Numa palavra estamos perante a missão fundamental da Igreja de Evangelizar e os confrontos com que se depara num mundo que através dos poderes instalados sentem-se ameaçados pela presença pública da fé cristã que obrigatoriamente terá de ser testemunhada no meio da sociedade e no seio da cultura.

Na verdade, por mandato divino, a Igreja tem por missão evangelizar. Isto é, em todas as suas acções tem como único objectivo anunciar e testemunhar a Boa Noticia da Salvação ao mundo.

Esta exigência está bem presente na Exortação Apostólica de Paulo VI «Evangelii Nuntiandi», quando afirma que «evangelizar constitui, de facto, a graça e a vocação própria da Igreja, a sua mais profunda identidade». Deste modo, «ela existe para evangelizar, ou seja, para pregar e ensinar, ser o canal do dom da graça, reconciliar os pecadores com Deus e perpetuar o sacrifício de Cristo na santa missa, que é o memorial da sua morte e gloriosa ressurreição» nº 14).

Mas para ser evangelizadora a Igreja tem necessidade de escutar permanentemente o Evangelho.
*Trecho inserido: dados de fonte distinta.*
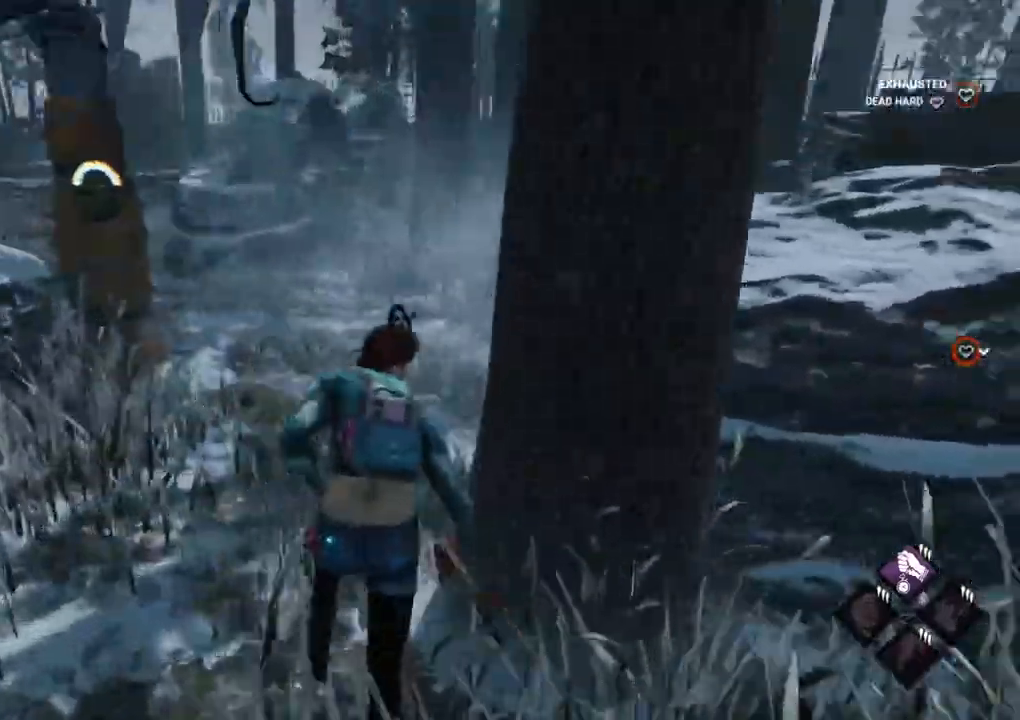
{"keys": ["shift", "w"], "mouse": [], "mouse_move": "still", "events": []}
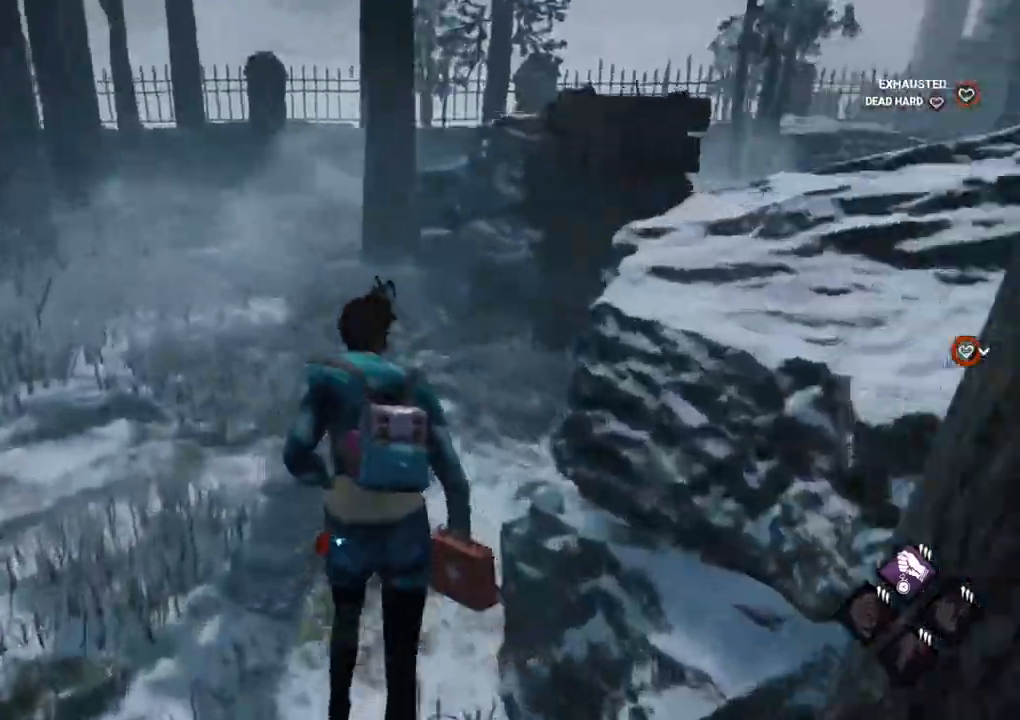
{"keys": ["a", "shift"], "mouse": [], "mouse_move": "still", "events": [[67, "a", "down"], [250, "w", "up"]]}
Realmente, «evangelizadora como é, a Igreja começa por se evangelizar a si mesma». Configurando-se «como comunidade de crentes, comunidade de esperança vivida e comunicada, comunidade de amor fraterno, ela tem necessidade de ouvir sem cessar aquilo que ela deve acreditar, as razões da sua esperança e o mandamento novo do amor». Mais ainda, «Povo de Deus imerso no mundo, e não raro tentado pelos ídolos, ela precisa de ouvir, incessantemente, proclamar as grandes obras de Deus, que a converteram para o Senhor; precisa sempre ser convocada e reunida de novo por ele». Assim, «numa palavra, é o mesmo que dizer que ela tem sempre necessidade de ser evangelizada, se quiser conservar frescor, alento e força para anunciar o Evangelho» (EN, 15).

É muito eloquente a palavra de S. Paulo com a qual saúda, elogia e fortalece a fé da comunidade de Tessalónica. Na verdade o agente da evangelização é a Igreja. Pertence-lhe a ela, por vontade divina, de chamar, formar e enviar os evangelizadores. Deste modo, verificamos que a acção evangelizadora não é depende do gosto ou da iniciativa individual, mas exige uma intima comunhão com Jesus Cristo, com a Igreja e profunda fidelidade ao Evangelho e á proposta da Igreja que oferece os modelos evangelizadores para cada tempo histórico.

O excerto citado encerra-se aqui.